A quarter century after wildfire ravaged the windward side of Catalina Island, a small team of Catalina Island Conservancy botanists ventured by boat to Goat Harbor to assess the vegetation. Their survey revealed not only widespread non-native grasses and invasive plants, but the surprising discovery of a rare, protected plant that was previously unaccounted for in this part of the Island.
“We chartered a local fishing boat, the ‘Mojo,’ and got dropped off on a remote part of the Island with no road access,” said Native Plants Manager Kevin Alison, recounting the epic excursion that began at Cabrillo Beach. “We rowed ashore in shark infested waters – there were leopard sharks everywhere – to monitor the plants for four days.”
Camping in a remote site, Alison and his team of five researchers spent their days tracking plant growth with the point-line-intercept method. It’s the same approach that was used the last time this landscape was surveyed in 1999 and involves establishing points, known as transects, along a 100-foot line between two poles. Everything touching the pole is identified, measured and recorded. This method prevents bias by the researcher.
“It’s a very standardized method of understanding plant coverage and biodiversity within a given space so that you can then make inferences at larger scale,” Alison explained, noting that the work includes snapping photos of the same area for visual comparison. “You’re literally time traveling and seeing the vegetation over a quarter century.”
One of their observations was that a majority of the transects show a dominance of non-native annual grasses. Shrubs with higher deer-resistant traits such as bitterness and sticky resin – like Southern monkey flower (Diplacus puniceus), prickly pear cactus (Opuntia littoralis), lemonade berry (Rhus integrifolia) and laurel sumac (Malosma laurina) – persisted and proliferated. They also noted that the laurel sumac, which burned in the 1999 fire, has successfully recovered and expanded across the landscape.

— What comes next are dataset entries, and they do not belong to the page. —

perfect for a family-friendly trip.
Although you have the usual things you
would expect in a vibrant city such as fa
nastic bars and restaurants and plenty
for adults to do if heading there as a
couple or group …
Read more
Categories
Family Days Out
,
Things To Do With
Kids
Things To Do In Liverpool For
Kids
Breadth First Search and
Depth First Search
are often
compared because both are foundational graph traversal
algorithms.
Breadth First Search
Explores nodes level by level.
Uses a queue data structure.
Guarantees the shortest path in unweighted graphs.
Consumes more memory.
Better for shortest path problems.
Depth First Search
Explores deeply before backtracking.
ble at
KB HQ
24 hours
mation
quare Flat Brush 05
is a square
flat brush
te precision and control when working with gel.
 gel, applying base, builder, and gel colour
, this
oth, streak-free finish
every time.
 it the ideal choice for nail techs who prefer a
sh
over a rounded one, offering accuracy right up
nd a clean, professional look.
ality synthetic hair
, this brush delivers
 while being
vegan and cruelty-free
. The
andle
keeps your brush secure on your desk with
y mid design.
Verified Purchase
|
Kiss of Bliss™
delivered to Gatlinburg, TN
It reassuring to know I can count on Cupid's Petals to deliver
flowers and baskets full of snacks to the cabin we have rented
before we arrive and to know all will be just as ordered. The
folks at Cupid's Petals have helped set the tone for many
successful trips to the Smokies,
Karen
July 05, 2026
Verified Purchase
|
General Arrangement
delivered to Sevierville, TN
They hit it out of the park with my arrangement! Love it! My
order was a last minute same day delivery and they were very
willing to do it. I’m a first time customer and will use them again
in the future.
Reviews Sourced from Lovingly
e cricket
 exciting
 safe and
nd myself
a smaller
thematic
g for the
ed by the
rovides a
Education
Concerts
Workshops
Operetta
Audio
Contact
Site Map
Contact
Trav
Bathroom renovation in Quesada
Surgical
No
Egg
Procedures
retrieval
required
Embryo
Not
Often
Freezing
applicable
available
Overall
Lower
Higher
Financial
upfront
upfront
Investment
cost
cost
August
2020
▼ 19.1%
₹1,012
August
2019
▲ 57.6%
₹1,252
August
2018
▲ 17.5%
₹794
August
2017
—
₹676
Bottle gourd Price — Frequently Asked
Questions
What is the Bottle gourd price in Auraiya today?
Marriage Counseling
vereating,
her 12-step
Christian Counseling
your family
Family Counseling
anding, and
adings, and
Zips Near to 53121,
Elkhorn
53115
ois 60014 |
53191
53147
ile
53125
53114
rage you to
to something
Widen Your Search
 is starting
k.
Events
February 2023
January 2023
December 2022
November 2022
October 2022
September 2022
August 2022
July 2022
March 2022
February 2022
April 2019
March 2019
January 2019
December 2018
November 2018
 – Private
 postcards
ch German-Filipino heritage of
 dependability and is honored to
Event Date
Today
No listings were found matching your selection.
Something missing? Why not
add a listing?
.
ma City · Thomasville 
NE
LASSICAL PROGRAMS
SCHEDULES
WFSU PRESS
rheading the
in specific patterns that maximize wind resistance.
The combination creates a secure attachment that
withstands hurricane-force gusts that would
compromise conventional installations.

Alison and his team also discovered a growth of Southern honeysuckle (Lonicera subspicata var. subspicata), a rare plant with a protected designation in California. It’s rare both on the mainland and the Channel Islands. Prior to this recording, only two other populations had been confirmed across the islands: one on White’s Landing on Catalina Island and another on Santa Cruz Island.
“When we went to Cabrillo, we found it right there on the beach,” said Alison. “That helps us understand the ecology of it – it must need the beach environment. When things make it to islands, they radiate and can become a whole new species. So, this finding warrants us talking with other scientists and geneticists to see if it could be a Catalina Island endemic variation.”
This survey also marked the first time the Catalina figwort (Scrophularia villosa), a Southern Channel Island endemic plant, has been discovered in the Cabrillo Harbor watershed. It is rare, also holding a protected species designation. However, Alison explained that finding the young and exposed figwort under the dripline of the cherry tree makes browsing by deer a concern.
Nearly every island cherry tree showed signs of heavy browsing pressure with a clear line of foraging where vegetation was within reach of deer. The removal of vegetation drastically exposed a deep, open understory, which provides habitat for shadier non-native annual grasses like ripgut brome (Bromus diandrus) and large patches of stinging nettle (Urtica dioica).
The crew removed all non-native invasive sea rocket (Cakile maritima) and wild radish (Raphanus sativus) from Cabrillo Beach, intercepting the plants before they were in complete flower and capable of producing viable seed. Fortunately, no flax-leaf broom (Genista linifolia) or French broom (Genista monspessulana) were found in the surveyed portions of Cabrillo Harbor Watershed, thought a sizable amount of fennel (Foeniculum vulgare) was observed along the beach and coastal bluff areas.
This plant survey was one of five of 30 completed this year, with 60 transects over the last two years to include the identification and recording of 15-18,000 plants.
“It’s a lot of work. It’s not easy hiking all over the Island and accessing remote areas,” shared Alison. “But we now have an intimate understanding of what the vegetation on the Island is and has been and could be.”